The Impact of Climate ChangeDer Spiegel
got its greasy mitts on an unpublished draft
of the second
part of the IPCC's fourth assessment report--the section dealing with the effects of manmade climate change, due out in April. Some of the language will still need to be hammered into shape, but the findings are worth going through. Spiegel
's headline, "Climate Change Impact More Extensive Than Thought," seems apt. Let's roll with the bullet points:
Scientists are observing a lot of changes--an increase in glacial lakes, warming permafrost, rivers and lakes that are heating, early springs, weird animal migrations--that are very likely due to manmade climate change.
Some 20 to 30 percent of all species face a "high risk of extinction" if global temperatures rise another 1.5 to 2.5 degrees C above 1990 levels.
Coral reefs are "likely to undergo strong declines," salt marshes and mangrove forests could disappear as sea levels rise, and tropical rainforests could be replaced by savanna.
As far as humans are concerned, the panel expects "increasing deaths, injuries and illness from heat waves, floods, storms, forest fires, and droughts."
Most of these forecasts are backed with either "strong certainty" (which, I assume, means 67-90 percent likely) or "very strong certainty" (over 90 percent likely). For the most part, global warming will have negative effects for both humans and the environment, outweighing the positive effects. The regions that will suffer most include Africa south of the Sahel, due to droughts, and densely populated river delta regions in Asia, due to flooding.
Interestingly, parts of Northern Europe and the United States may benefit thanks to better agriculture and forestry yields. But those yields will sink once temperatures rise more than 3 degrees (which, according to the first part of the AR4, would likely happen if carbon concentrations in the atmosphere doubled).

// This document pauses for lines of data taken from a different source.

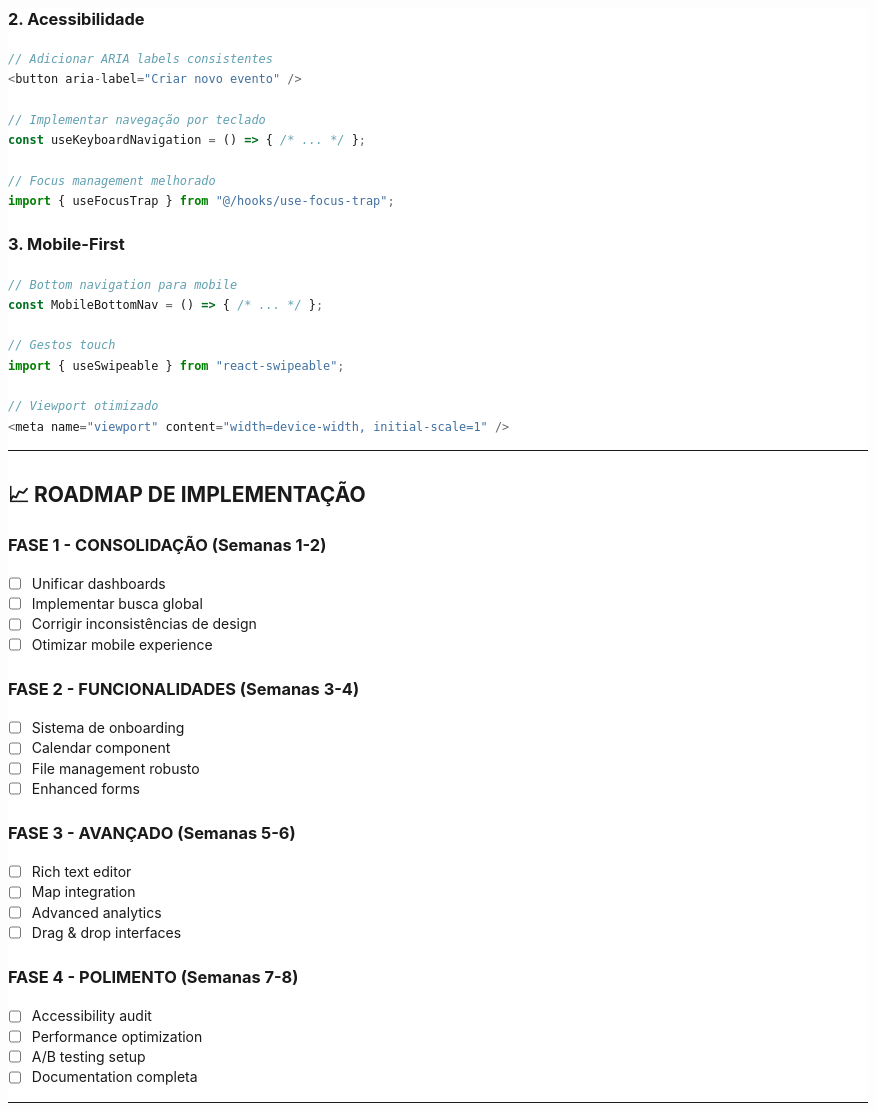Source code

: ### **2. Acessibilidade**
```typescript
// Adicionar ARIA labels consistentes
<button aria-label="Criar novo evento" />

// Implementar navegação por teclado
const useKeyboardNavigation = () => { /* ... */ };

// Focus management melhorado
import { useFocusTrap } from "@/hooks/use-focus-trap";
```

### **3. Mobile-First**
```typescript
// Bottom navigation para mobile
const MobileBottomNav = () => { /* ... */ };

// Gestos touch
import { useSwipeable } from "react-swipeable";

// Viewport otimizado
<meta name="viewport" content="width=device-width, initial-scale=1" />
```

---

## 📈 ROADMAP DE IMPLEMENTAÇÃO

### **FASE 1 - CONSOLIDAÇÃO** (Semanas 1-2)
- [ ] Unificar dashboards
- [ ] Implementar busca global
- [ ] Corrigir inconsistências de design
- [ ] Otimizar mobile experience

### **FASE 2 - FUNCIONALIDADES** (Semanas 3-4)
- [ ] Sistema de onboarding
- [ ] Calendar component
- [ ] File management robusto
- [ ] Enhanced forms

### **FASE 3 - AVANÇADO** (Semanas 5-6)
- [ ] Rich text editor
- [ ] Map integration
- [ ] Advanced analytics
- [ ] Drag & drop interfaces

### **FASE 4 - POLIMENTO** (Semanas 7-8)
- [ ] Accessibility audit
- [ ] Performance optimization
- [ ] A/B testing setup
- [ ] Documentation completa

---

Moreover, if temperatures keep rising unabated, oceans will eventually begin releasing greenhouse gases rather than absorbing them, accelerating the change. Eventually, no one will escape.
I'll add one note. The scientists working on the IPCC report are very good. But they tend to concentrate largely on the first- and second-order effects of climate change. There are also potential third
-order effects--famines, refugee crises, changes in disease vectors--that are less certain, and so don't get as much play in the IPCC report. Even fewer people really speculate on how political and social systems may be affected by global warming. So in that vein, I found this report
, linked to by David Ignatius
, extremely interesting.
The report's author, Peter Schwartz, tries to look at social and political dynamics that are already under stress and could be one day be altered dramatically by climate change. An example: Say the Yucatan peninsula is devastated by alternating floods and droughts, the Mexican government fails to respond adequately, and so Zapatistas start causing havoc and destabilize the central government, creating a massive rush of refugees to the United States. That's not the sort of thing the IPCC is in the business of predicting, but it's not overly far-fetched, either. So Schwartz wants to find a way to measure what parts of the world are at risk of being destabilized by global warming. My guess is we'll need it.